* Your goal: Lay out every line of the records below as a Markdown table with two columns, Row and Text. Number the rows and skip blank lines.
-- Opening Marker --
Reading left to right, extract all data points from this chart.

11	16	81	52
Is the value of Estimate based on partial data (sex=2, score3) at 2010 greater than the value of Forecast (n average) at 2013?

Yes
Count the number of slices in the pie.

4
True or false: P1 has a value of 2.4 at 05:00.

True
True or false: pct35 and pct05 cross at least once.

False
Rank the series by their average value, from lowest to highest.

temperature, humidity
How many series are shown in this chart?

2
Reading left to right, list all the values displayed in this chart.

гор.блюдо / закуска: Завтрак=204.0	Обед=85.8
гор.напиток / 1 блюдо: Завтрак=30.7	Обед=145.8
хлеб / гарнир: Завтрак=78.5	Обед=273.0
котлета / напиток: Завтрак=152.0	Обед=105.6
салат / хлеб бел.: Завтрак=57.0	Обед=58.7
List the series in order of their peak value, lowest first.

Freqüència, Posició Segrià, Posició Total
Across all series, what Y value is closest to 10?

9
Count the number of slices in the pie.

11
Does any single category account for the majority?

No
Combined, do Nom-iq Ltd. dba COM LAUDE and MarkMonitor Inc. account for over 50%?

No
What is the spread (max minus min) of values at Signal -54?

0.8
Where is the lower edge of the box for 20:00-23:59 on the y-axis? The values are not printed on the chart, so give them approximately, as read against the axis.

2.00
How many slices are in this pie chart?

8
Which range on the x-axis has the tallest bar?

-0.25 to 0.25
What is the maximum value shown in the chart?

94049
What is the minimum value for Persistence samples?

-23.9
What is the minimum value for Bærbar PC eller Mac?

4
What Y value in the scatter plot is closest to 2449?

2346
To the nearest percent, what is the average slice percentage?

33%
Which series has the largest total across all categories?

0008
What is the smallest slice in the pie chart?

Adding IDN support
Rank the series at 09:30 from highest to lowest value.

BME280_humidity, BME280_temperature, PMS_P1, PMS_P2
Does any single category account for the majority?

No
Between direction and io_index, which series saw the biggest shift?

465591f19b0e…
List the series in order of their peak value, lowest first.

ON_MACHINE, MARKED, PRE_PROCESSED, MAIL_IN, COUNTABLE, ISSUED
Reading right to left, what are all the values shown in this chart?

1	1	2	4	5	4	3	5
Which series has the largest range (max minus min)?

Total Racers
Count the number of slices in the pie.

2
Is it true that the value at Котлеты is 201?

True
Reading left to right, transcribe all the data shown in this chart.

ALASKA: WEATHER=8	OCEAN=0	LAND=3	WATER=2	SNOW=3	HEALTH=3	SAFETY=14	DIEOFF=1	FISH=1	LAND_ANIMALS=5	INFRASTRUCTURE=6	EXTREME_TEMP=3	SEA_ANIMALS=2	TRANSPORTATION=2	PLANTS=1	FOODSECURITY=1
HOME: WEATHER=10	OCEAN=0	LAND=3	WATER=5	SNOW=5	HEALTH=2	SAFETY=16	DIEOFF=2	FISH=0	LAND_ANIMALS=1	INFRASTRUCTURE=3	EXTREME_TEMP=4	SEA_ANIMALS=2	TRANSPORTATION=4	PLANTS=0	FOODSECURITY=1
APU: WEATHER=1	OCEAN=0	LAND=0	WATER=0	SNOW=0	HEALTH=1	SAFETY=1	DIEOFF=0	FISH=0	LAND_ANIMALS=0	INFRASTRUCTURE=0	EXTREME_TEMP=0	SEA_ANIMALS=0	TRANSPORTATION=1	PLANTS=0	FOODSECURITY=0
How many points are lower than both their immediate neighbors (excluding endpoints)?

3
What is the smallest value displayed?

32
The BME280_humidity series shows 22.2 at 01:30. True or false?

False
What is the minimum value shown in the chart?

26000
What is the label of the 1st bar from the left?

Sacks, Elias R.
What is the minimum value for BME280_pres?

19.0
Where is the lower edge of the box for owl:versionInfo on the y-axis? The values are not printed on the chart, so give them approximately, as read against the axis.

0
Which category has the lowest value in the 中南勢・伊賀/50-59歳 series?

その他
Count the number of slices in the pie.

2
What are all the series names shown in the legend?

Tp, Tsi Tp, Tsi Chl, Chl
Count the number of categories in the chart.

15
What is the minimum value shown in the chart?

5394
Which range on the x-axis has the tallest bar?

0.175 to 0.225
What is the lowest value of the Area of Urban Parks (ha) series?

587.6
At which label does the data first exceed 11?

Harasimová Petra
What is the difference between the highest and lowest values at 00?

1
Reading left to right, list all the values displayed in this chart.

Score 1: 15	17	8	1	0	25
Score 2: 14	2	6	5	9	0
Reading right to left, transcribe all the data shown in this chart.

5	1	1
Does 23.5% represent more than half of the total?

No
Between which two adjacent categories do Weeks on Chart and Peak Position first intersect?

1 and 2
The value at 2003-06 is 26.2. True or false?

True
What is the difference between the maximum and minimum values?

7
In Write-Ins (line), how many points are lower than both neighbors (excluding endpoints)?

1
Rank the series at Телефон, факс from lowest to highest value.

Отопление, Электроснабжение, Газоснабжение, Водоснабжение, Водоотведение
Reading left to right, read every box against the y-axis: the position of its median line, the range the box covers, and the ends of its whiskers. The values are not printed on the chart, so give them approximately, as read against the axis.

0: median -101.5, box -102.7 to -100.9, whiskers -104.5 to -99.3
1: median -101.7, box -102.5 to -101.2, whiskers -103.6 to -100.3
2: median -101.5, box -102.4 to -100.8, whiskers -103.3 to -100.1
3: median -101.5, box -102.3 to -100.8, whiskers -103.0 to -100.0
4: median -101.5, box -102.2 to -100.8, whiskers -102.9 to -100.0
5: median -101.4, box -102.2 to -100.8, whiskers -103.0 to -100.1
-- Closing Marker --
* Solution below:
| Row | Text |
|---|---|
| 1 | Reading left to right, extract all data points from this chart. |
| 2 | 11	16	81	52 |
| 3 | Is the value of Estimate based on partial data (sex=2, score3) at 2010 greater than the value of Forecast (n average) at 2013? |
| 4 | Yes |
| 5 | Count the number of slices in the pie. |
| 6 | 4 |
| 7 | True or false: P1 has a value of 2.4 at 05:00. |
| 8 | True |
| 9 | True or false: pct35 and pct05 cross at least once. |
| 10 | False |
| 11 | Rank the series by their average value, from lowest to highest. |
| 12 | temperature, humidity |
| 13 | How many series are shown in this chart? |
| 14 | 2 |
| 15 | Reading left to right, list all the values displayed in this chart. |
| 16 | гор.блюдо / закуска: Завтрак=204.0	Обед=85.8 |
| 17 | гор.напиток / 1 блюдо: Завтрак=30.7	Обед=145.8 |
| 18 | хлеб / гарнир: Завтрак=78.5	Обед=273.0 |
| 19 | котлета / напиток: Завтрак=152.0	Обед=105.6 |
| 20 | салат / хлеб бел.: Завтрак=57.0	Обед=58.7 |
| 21 | List the series in order of their peak value, lowest first. |
| 22 | Freqüència, Posició Segrià, Posició Total |
| 23 | Across all series, what Y value is closest to 10? |
| 24 | 9 |
| 25 | Count the number of slices in the pie. |
| 26 | 11 |
| 27 | Does any single category account for the majority? |
| 28 | No |
| 29 | Combined, do Nom-iq Ltd. dba COM LAUDE and MarkMonitor Inc. account for over 50%? |
| 30 | No |
| 31 | What is the spread (max minus min) of values at Signal -54? |
| 32 | 0.8 |
| 33 | Where is the lower edge of the box for 20:00-23:59 on the y-axis? The values are not printed on the chart, so give them approximately, as read against the axis. |
| 34 | 2.00 |
| 35 | How many slices are in this pie chart? |
| 36 | 8 |
| 37 | Which range on the x-axis has the tallest bar? |
| 38 | -0.25 to 0.25 |
| 39 | What is the maximum value shown in the chart? |
| 40 | 94049 |
| 41 | What is the minimum value for Persistence samples? |
| 42 | -23.9 |
| 43 | What is the minimum value for Bærbar PC eller Mac? |
| 44 | 4 |
| 45 | What Y value in the scatter plot is closest to 2449? |
| 46 | 2346 |
| 47 | To the nearest percent, what is the average slice percentage? |
| 48 | 33% |
| 49 | Which series has the largest total across all categories? |
| 50 | 0008 |
| 51 | What is the smallest slice in the pie chart? |
| 52 | Adding IDN support |
| 53 | Rank the series at 09:30 from highest to lowest value. |
| 54 | BME280_humidity, BME280_temperature, PMS_P1, PMS_P2 |
| 55 | Does any single category account for the majority? |
| 56 | No |
| 57 | Between direction and io_index, which series saw the biggest shift? |
| 58 | 465591f19b0e… |
| 59 | List the series in order of their peak value, lowest first. |
| 60 | ON_MACHINE, MARKED, PRE_PROCESSED, MAIL_IN, COUNTABLE, ISSUED |
| 61 | Reading right to left, what are all the values shown in this chart? |
| 62 | 1	1	2	4	5	4	3	5 |
| 63 | Which series has the largest range (max minus min)? |
| 64 | Total Racers |
| 65 | Count the number of slices in the pie. |
| 66 | 2 |
| 67 | Is it true that the value at Котлеты is 201? |
| 68 | True |
| 69 | Reading left to right, transcribe all the data shown in this chart. |
| 70 | ALASKA: WEATHER=8	OCEAN=0	LAND=3	WATER=2	SNOW=3	HEALTH=3	SAFETY=14	DIEOFF=1	FISH=1	LAND_ANIMALS=5	INFRASTRUCTURE=6	EXTREME_TEMP=3	SEA_ANIMALS=2	TRANSPORTATION=2	PLANTS=1	FOODSECURITY=1 |
| 71 | HOME: WEATHER=10	OCEAN=0	LAND=3	WATER=5	SNOW=5	HEALTH=2	SAFETY=16	DIEOFF=2	FISH=0	LAND_ANIMALS=1	INFRASTRUCTURE=3	EXTREME_TEMP=4	SEA_ANIMALS=2	TRANSPORTATION=4	PLANTS=0	FOODSECURITY=1 |
| 72 | APU: WEATHER=1	OCEAN=0	LAND=0	WATER=0	SNOW=0	HEALTH=1	SAFETY=1	DIEOFF=0	FISH=0	LAND_ANIMALS=0	INFRASTRUCTURE=0	EXTREME_TEMP=0	SEA_ANIMALS=0	TRANSPORTATION=1	PLANTS=0	FOODSECURITY=0 |
| 73 | How many points are lower than both their immediate neighbors (excluding endpoints)? |
| 74 | 3 |
| 75 | What is the smallest value displayed? |
| 76 | 32 |
| 77 | The BME280_humidity series shows 22.2 at 01:30. True or false? |
| 78 | False |
| 79 | What is the minimum value shown in the chart? |
| 80 | 26000 |
| 81 | What is the label of the 1st bar from the left? |
| 82 | Sacks, Elias R. |
| 83 | What is the minimum value for BME280_pres? |
| 84 | 19.0 |
| 85 | Where is the lower edge of the box for owl:versionInfo on the y-axis? The values are not printed on the chart, so give them approximately, as read against the axis. |
| 86 | 0 |
| 87 | Which category has the lowest value in the 中南勢・伊賀/50-59歳 series? |
| 88 | その他 |
| 89 | Count the number of slices in the pie. |
| 90 | 2 |
| 91 | What are all the series names shown in the legend? |
| 92 | Tp, Tsi Tp, Tsi Chl, Chl |
| 93 | Count the number of categories in the chart. |
| 94 | 15 |
| 95 | What is the minimum value shown in the chart? |
| 96 | 5394 |
| 97 | Which range on the x-axis has the tallest bar? |
| 98 | 0.175 to 0.225 |
| 99 | What is the lowest value of the Area of Urban Parks (ha) series? |
| 100 | 587.6 |
| 101 | At which label does the data first exceed 11? |
| 102 | Harasimová Petra |
| 103 | What is the difference between the highest and lowest values at 00? |
| 104 | 1 |
| 105 | Reading left to right, list all the values displayed in this chart. |
| 106 | Score 1: 15	17	8	1	0	25 |
| 107 | Score 2: 14	2	6	5	9	0 |
| 108 | Reading right to left, transcribe all the data shown in this chart. |
| 109 | 5	1	1 |
| 110 | Does 23.5% represent more than half of the total? |
| 111 | No |
| 112 | Between which two adjacent categories do Weeks on Chart and Peak Position first intersect? |
| 113 | 1 and 2 |
| 114 | The value at 2003-06 is 26.2. True or false? |
| 115 | True |
| 116 | What is the difference between the maximum and minimum values? |
| 117 | 7 |
| 118 | In Write-Ins (line), how many points are lower than both neighbors (excluding endpoints)? |
| 119 | 1 |
| 120 | Rank the series at Телефон, факс from lowest to highest value. |
| 121 | Отопление, Электроснабжение, Газоснабжение, Водоснабжение, Водоотведение |
| 122 | Reading left to right, read every box against the y-axis: the position of its median line, the range the box covers, and the ends of its whiskers. The values are not printed on the chart, so give them approximately, as read against the axis. |
| 123 | 0: median -101.5, box -102.7 to -100.9, whiskers -104.5 to -99.3 |
| 124 | 1: median -101.7, box -102.5 to -101.2, whiskers -103.6 to -100.3 |
| 125 | 2: median -101.5, box -102.4 to -100.8, whiskers -103.3 to -100.1 |
| 126 | 3: median -101.5, box -102.3 to -100.8, whiskers -103.0 to -100.0 |
| 127 | 4: median -101.5, box -102.2 to -100.8, whiskers -102.9 to -100.0 |
| 128 | 5: median -101.4, box -102.2 to -100.8, whiskers -103.0 to -100.1 |